You don't have to take Apache's word for it. Scott Yow, Cisco's VP of product management, said in a statement, "The successful incubation of Stratos and graduation to an Apache top-level project is a significant step for this project. The addition of the partitioning and complex autoscaling capabilities in Stratos 4.0 are critical to service provider-grade deployments. The disaster recovery and high-availability support provide the foundation for a 99.999-plus percent platform and is a significant improvement to Stratos."

In addition, Apache Stratos is already being used by leading aerospace, telecommunication, and construction organizations. Stratos powers one of the world’s largest aviation companies' digital airline initiative to re-invent supply chain logistics. Leading network infrastructure providers are integrating Apache Stratos to deliver advanced telecommunication services to their client base while maintaining telco-grade reliability and availability under peak load.

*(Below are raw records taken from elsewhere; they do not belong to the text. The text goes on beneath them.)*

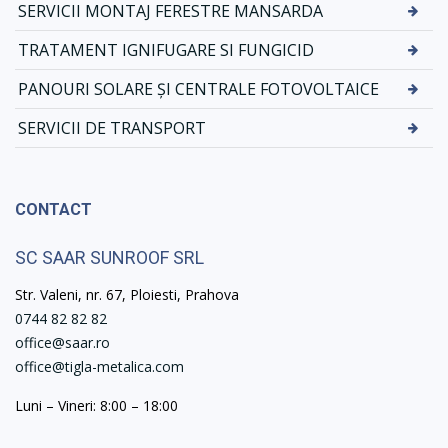
SERVICII MONTAJ FERESTRE MANSARDA
TRATAMENT IGNIFUGARE SI FUNGICID
PANOURI SOLARE ȘI CENTRALE FOTOVOLTAICE
SERVICII DE TRANSPORT
CONTACT
SC SAAR SUNROOF SRL
Str. Valeni, nr. 67, Ploiesti, Prahova
0744 82 82 82
office@saar.ro
office@tigla-metalica.com
Luni – Vineri: 8:00 – 18:00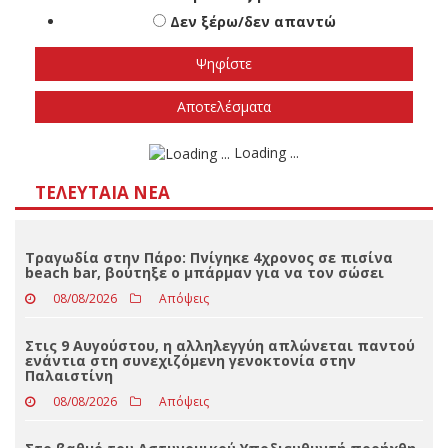
Πότε πιστεύετε ότι θα γίνουν οι εθνικές
εκλογές
Το φθινόπωρο του 2026
Την άνοιξη του 2027
Δεν ξέρω/δεν απαντώ
Αποτελέσματα
Loading ...
ΤΕΛΕΥΤΑΊΑ ΝΈΑ
Τραγωδία στην Πάρο: Πνίγηκε 4χρονος σε πισίνα
beach bar, βούτηξε ο μπάρμαν για να τον σώσει
08/08/2026
Απόψεις
Στις 9 Αυγούστου, η αλληλεγγύη απλώνεται παντού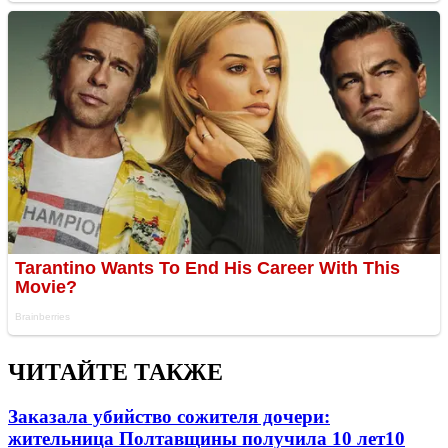
ЧИТАЙТЕ ТАКЖЕ
Заказала убийство сожителя дочери:
жительница Полтавщины получила 10 лет
10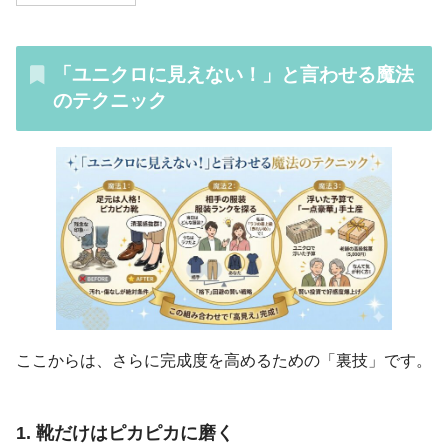
「ユニクロに見えない！」と言わせる魔法
のテクニック
ここからは、さらに完成度を高めるための「裏技」です。
1. 靴だけはピカピカに磨く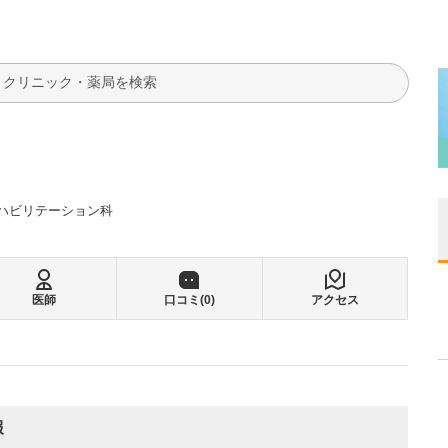
検索
ハビリテーション科
医師
口コミ(
0
)
アクセス
報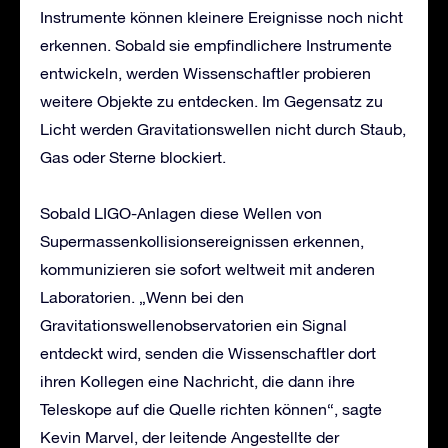
Instrumente können kleinere Ereignisse noch nicht
erkennen. Sobald sie empfindlichere Instrumente
entwickeln, werden Wissenschaftler probieren
weitere Objekte zu entdecken. Im Gegensatz zu
Licht werden Gravitationswellen nicht durch Staub,
Gas oder Sterne blockiert.
Sobald LIGO-Anlagen diese Wellen von
Supermassenkollisionsereignissen erkennen,
kommunizieren sie sofort weltweit mit anderen
Laboratorien. „Wenn bei den
Gravitationswellenobservatorien ein Signal
entdeckt wird, senden die Wissenschaftler dort
ihren Kollegen eine Nachricht, die dann ihre
Teleskope auf die Quelle richten können“, sagte
Kevin Marvel, der leitende Angestellte der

Specifically, Stratos brings self-service management, elastic scaling, multi-tenant deployment, usage monitoring, as well as the ability to take any server software to run "as-a-Service" alongside other app containers. Apache Stratos deploys onto IaaS clouds such as Amazon EC2, OpenStack, SUSECloud, VMWare vCloud and others.

Originally developed by WSO2, an open-source middleware company, Stratos entered the Apache Incubator in June 2013. It currently has code contributions from programmers Cisco, Citrix, Indiana University, and the NASA Jet Propulsion Laboratory among other organizations.

"Donating Stratos to the Apache Incubator has been a great success, we have added significant new capabilities to the technology and at the same time the community has really grown," said Lakmal Warusawithana, VP of Apache Stratos, and Director of Cloud Architecture at WSO2, in a statement.

With this release, Apache Stratos v4.0, this PaaS also comes with the following new features:

  1. Map into underlying datacenter infrastructure and create policies (called "partitions"): this unique functionality goes beyond other PaaS infrastructures to make Stratos truly enterprise class; 
  2. Plug in third-party load balancers, such as HAProxy, that provide pure TCP load balancing; and 
  3. Support real-time complex event processing for autoscaling: Stratos can take any available data on load and usage including on-VM CPU load, network and memory usage, together with data from the load-balancer and pipe this into a powerful real-time event processing engine. 

Want to see it for yourself? As with all Apache program, Stratos has been released under the Apache License v2.0, and can be downloaded from the project's GitHub repository and used by anyone.